◆ **EXERCISE DETAILS**
An exact copy of the records is needed; please leave the images out.

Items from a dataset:
===============

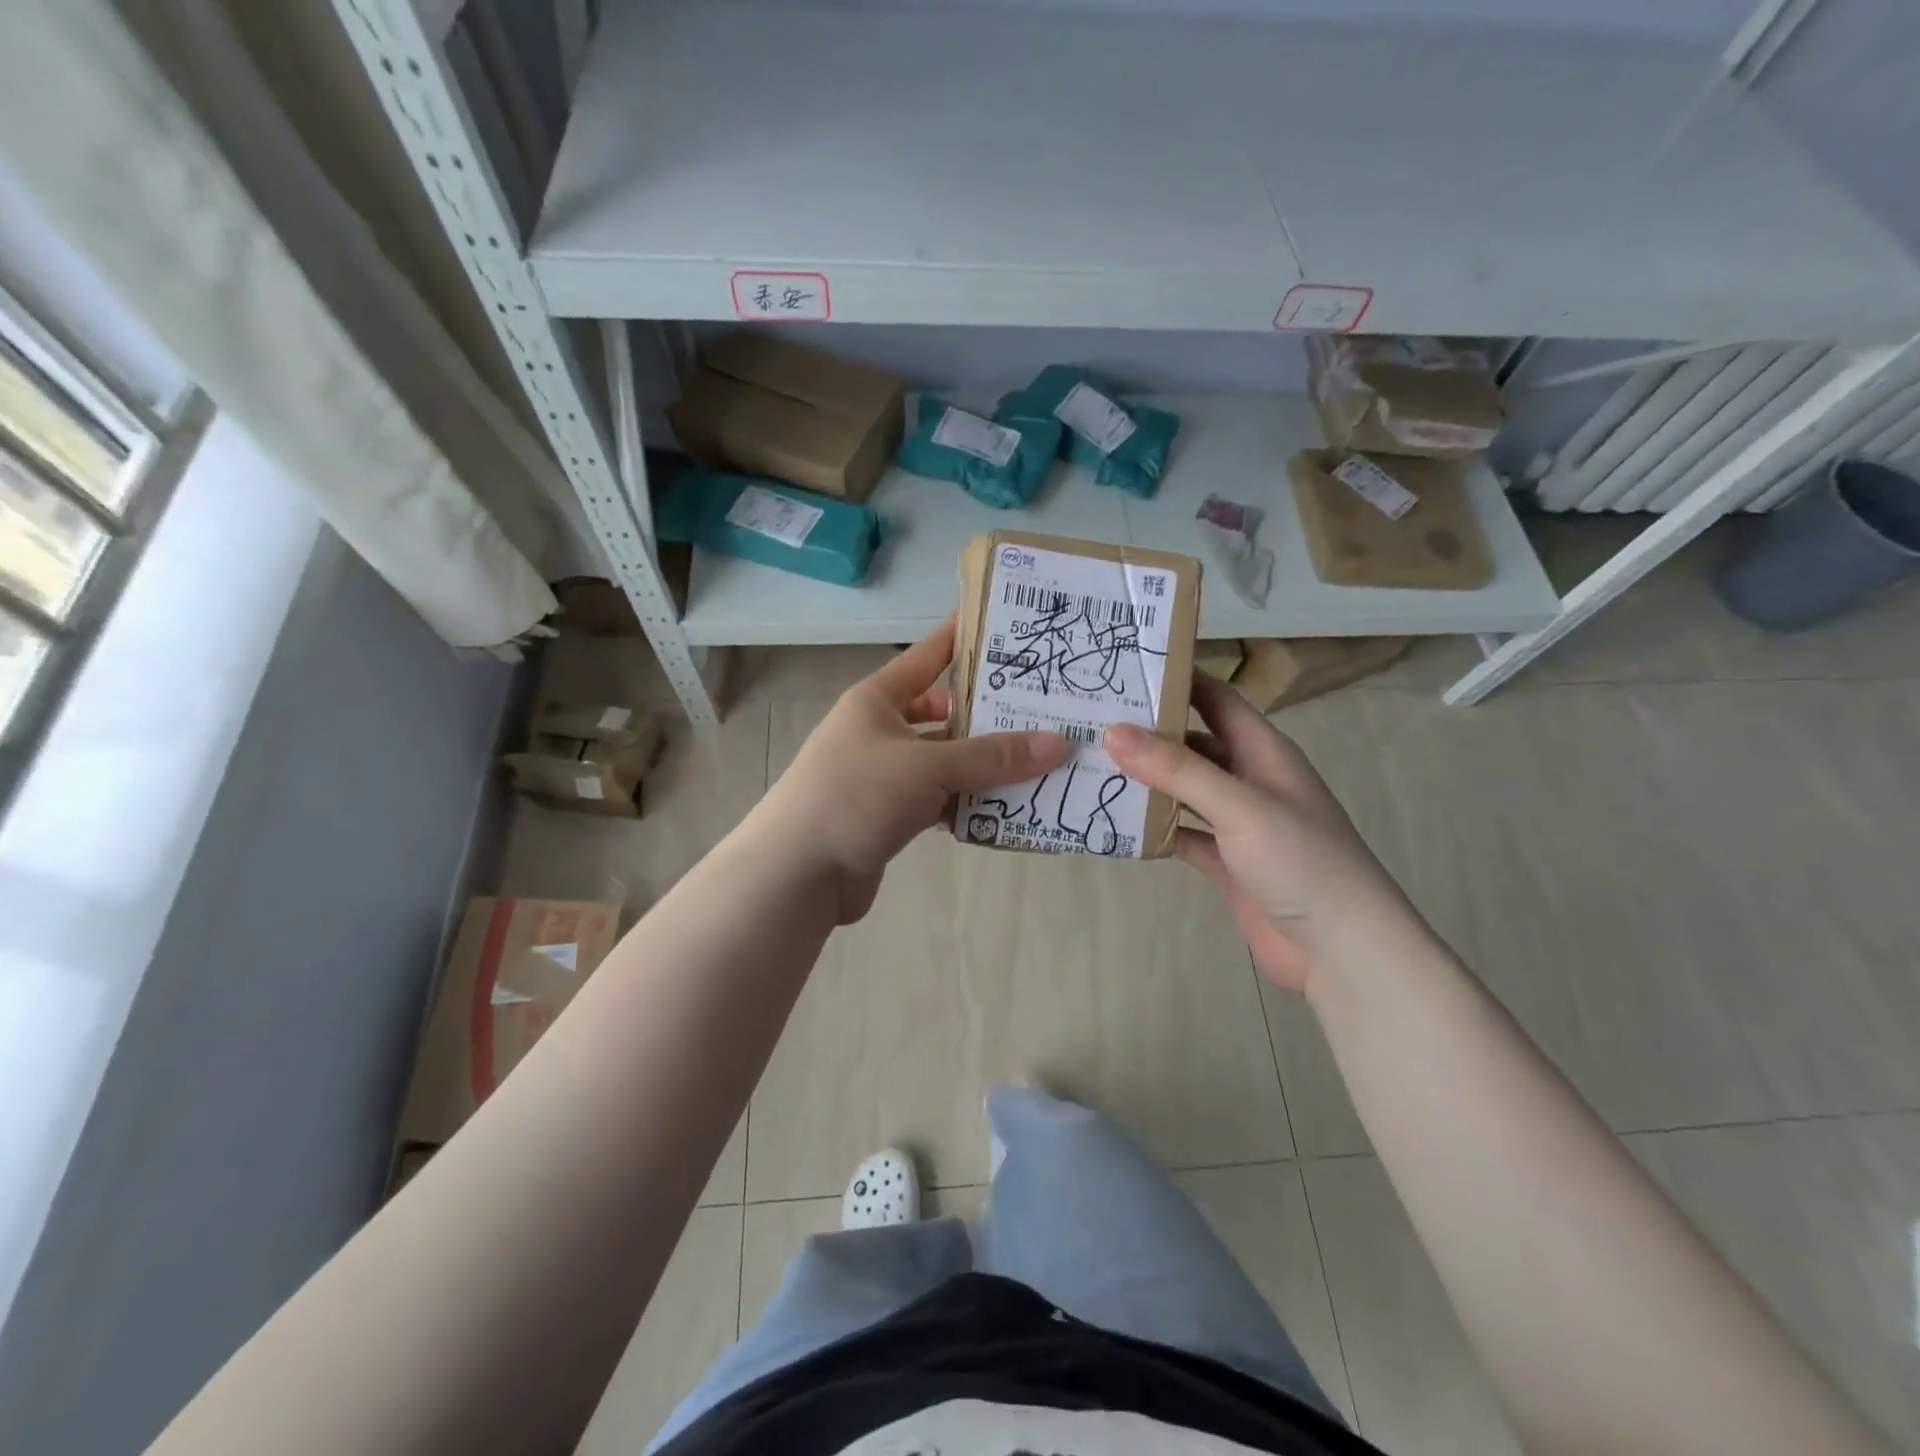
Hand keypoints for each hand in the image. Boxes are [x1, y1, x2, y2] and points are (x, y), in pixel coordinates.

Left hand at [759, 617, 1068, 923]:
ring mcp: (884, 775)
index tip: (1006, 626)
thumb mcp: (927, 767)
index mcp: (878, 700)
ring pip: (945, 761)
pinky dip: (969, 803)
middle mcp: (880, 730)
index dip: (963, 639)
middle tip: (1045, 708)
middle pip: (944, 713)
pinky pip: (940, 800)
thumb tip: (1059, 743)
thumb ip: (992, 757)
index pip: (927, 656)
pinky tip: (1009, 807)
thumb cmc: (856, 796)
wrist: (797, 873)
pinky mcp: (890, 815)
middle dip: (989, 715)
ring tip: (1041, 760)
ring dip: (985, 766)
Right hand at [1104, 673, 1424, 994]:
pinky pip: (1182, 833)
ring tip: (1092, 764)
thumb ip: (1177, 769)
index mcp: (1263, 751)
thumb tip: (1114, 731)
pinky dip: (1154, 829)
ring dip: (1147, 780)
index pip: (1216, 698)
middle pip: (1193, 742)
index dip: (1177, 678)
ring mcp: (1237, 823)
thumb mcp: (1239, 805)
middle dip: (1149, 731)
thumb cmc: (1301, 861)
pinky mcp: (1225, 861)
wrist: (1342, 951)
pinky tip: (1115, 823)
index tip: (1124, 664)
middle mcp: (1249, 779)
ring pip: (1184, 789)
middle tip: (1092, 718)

===============

◆ **YOUR RESPONSE**
Hand keypoints for each hand in the image. Boxes are [x1, y1, x2, y2] and points are (x, y), in pixel coordinates.

Left hand at [759, 617, 1068, 923]:
ring mcp: (884, 775)
index tip: (1006, 626)
thumb mcp: (927, 767)
index mcp: (878, 700)
ring pip: (945, 761)
pinky dip: (969, 803)
middle mcp: (880, 730)
index dip: (963, 639)
middle tip: (1045, 708)
middle pip: (944, 713)
pinky pip: (940, 800)
thumb tip: (1059, 743)
thumb ip: (992, 757)
index pip: (927, 656)
pinky tip: (1009, 807)
thumb cmc: (856, 796)
wrist: (797, 873)
pinky mcp: (890, 815)
middle dip: (989, 715)
ring tip: (1041, 760)
ring dip: (985, 766)
Right hand at [1104, 673, 1424, 994]:
pinky pip: (1182, 833)
ring tip: (1092, 764)
thumb ip: (1177, 769)
index mcp: (1263, 751)
thumb tip: (1114, 731)
pinky dip: (1154, 829)
ring dip: (1147, 780)
index pip: (1216, 698)
middle pip: (1193, 742)
index dip: (1177, 678)
ring mcp: (1237, 823)
thumb mcp: (1239, 805)
middle dip: (1149, 731)
thumb cmc: (1301, 861)
pinky mcp: (1225, 861)
wrist: (1342, 951)
pinky tip: (1115, 823)
index tip: (1124, 664)
middle mcp: (1249, 779)
ring pip: (1184, 789)
middle tip: (1092, 718)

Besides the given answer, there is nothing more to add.